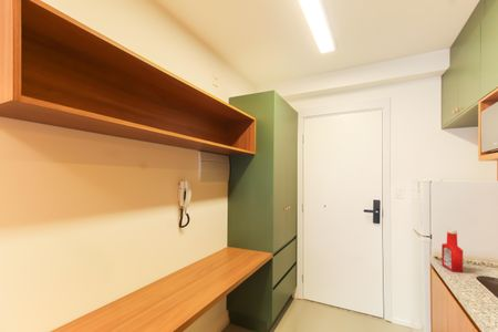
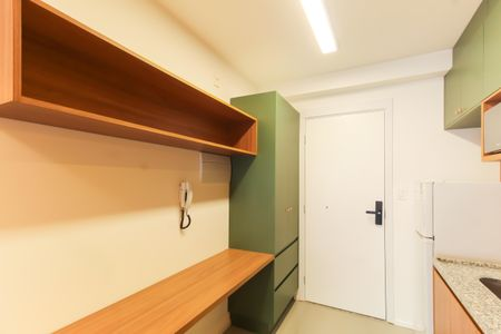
- soap bottle [440,228,464,273]
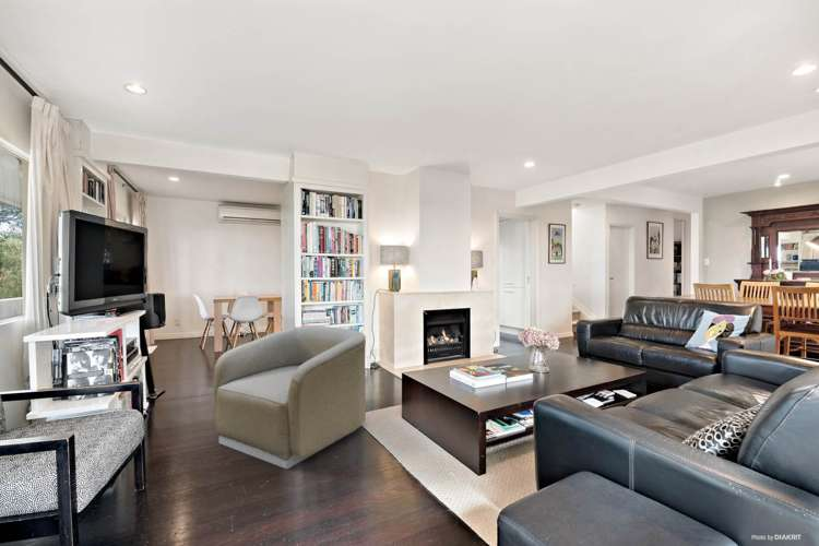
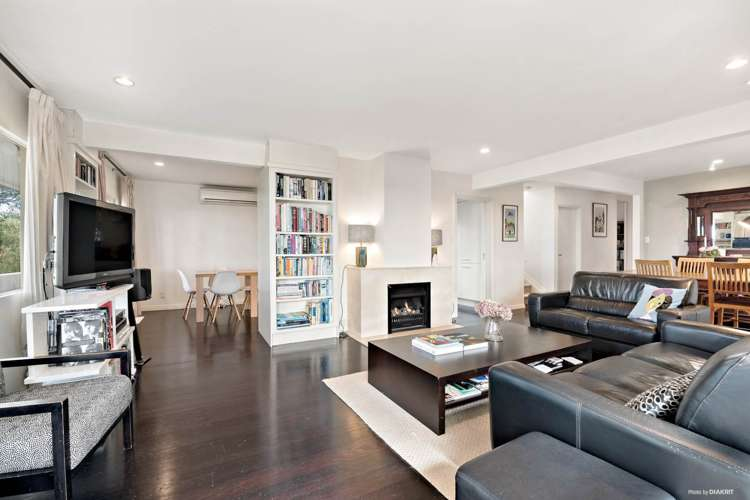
- armchair [212,324,367,470]
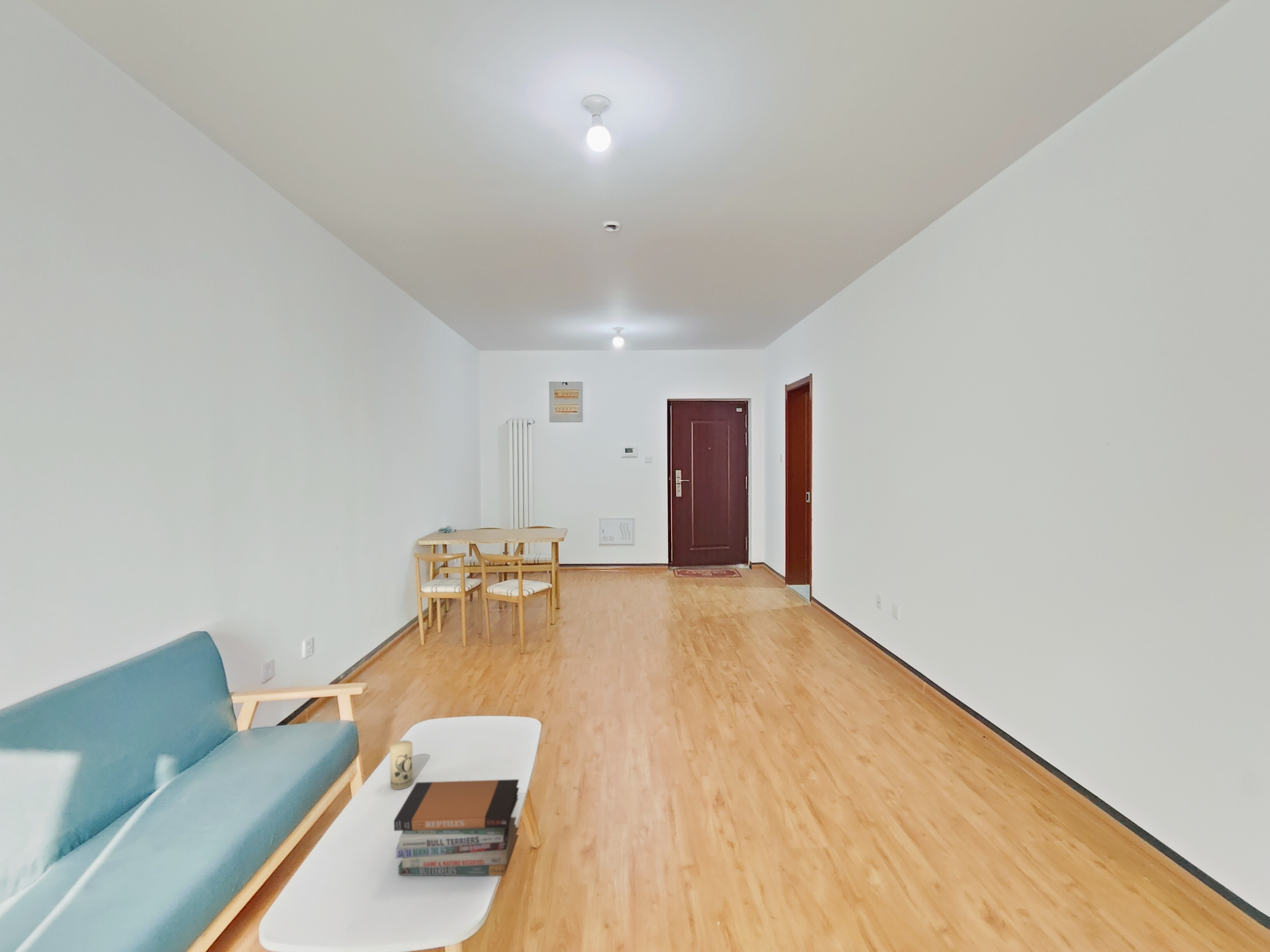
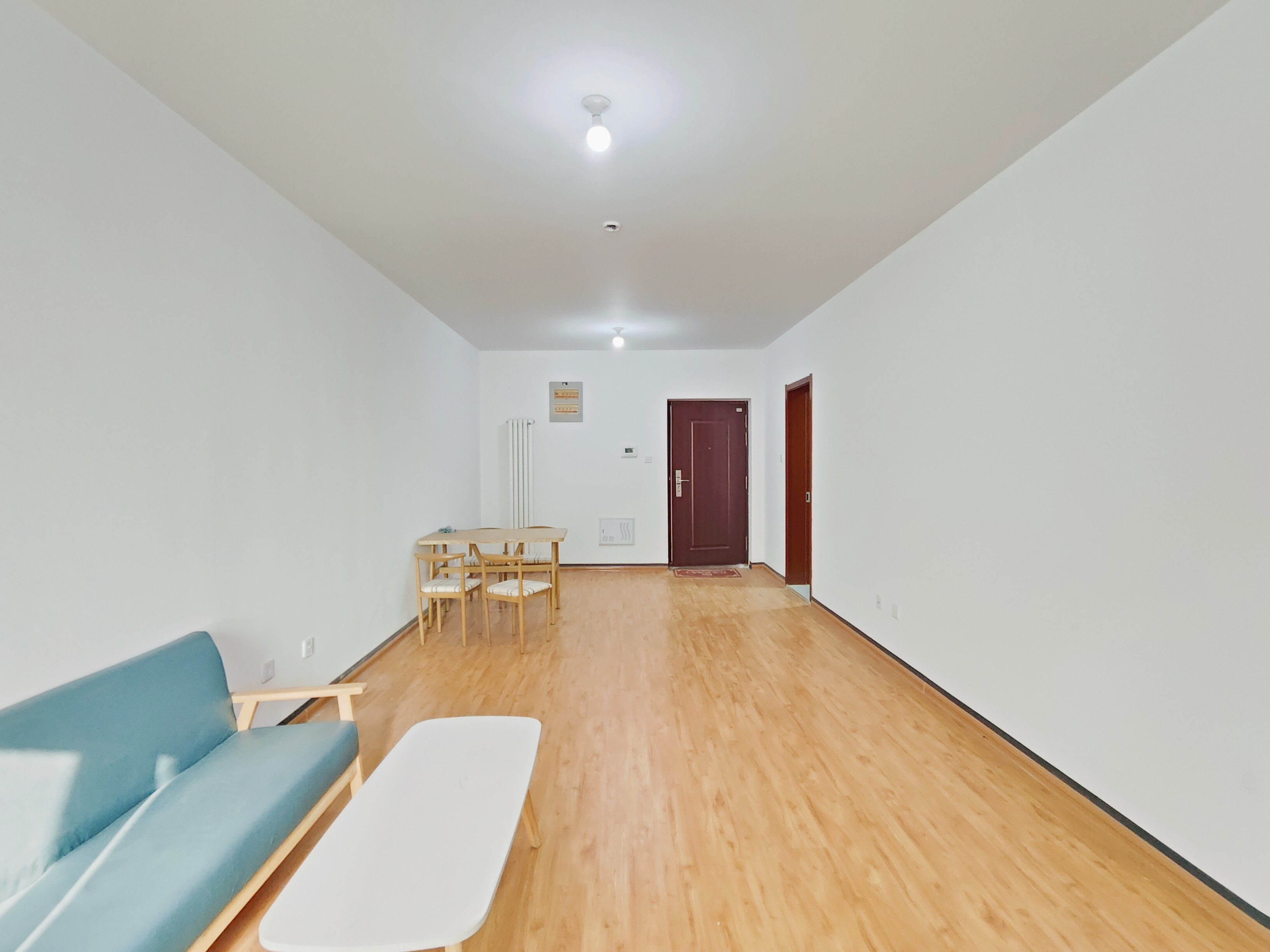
- book stack [393,779,519,877]
- candle [389,740,413,790]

------------

PROBLEM REQUIREMENTS
Return all the material exactly, skipping pictures.

ANSWER FOR THIS EXERCISE
- soap bottle [440,228,464,273]
- armchair [212,324,367,470]
- book stack [393,779,519,877]
- candle [389,740,413,790]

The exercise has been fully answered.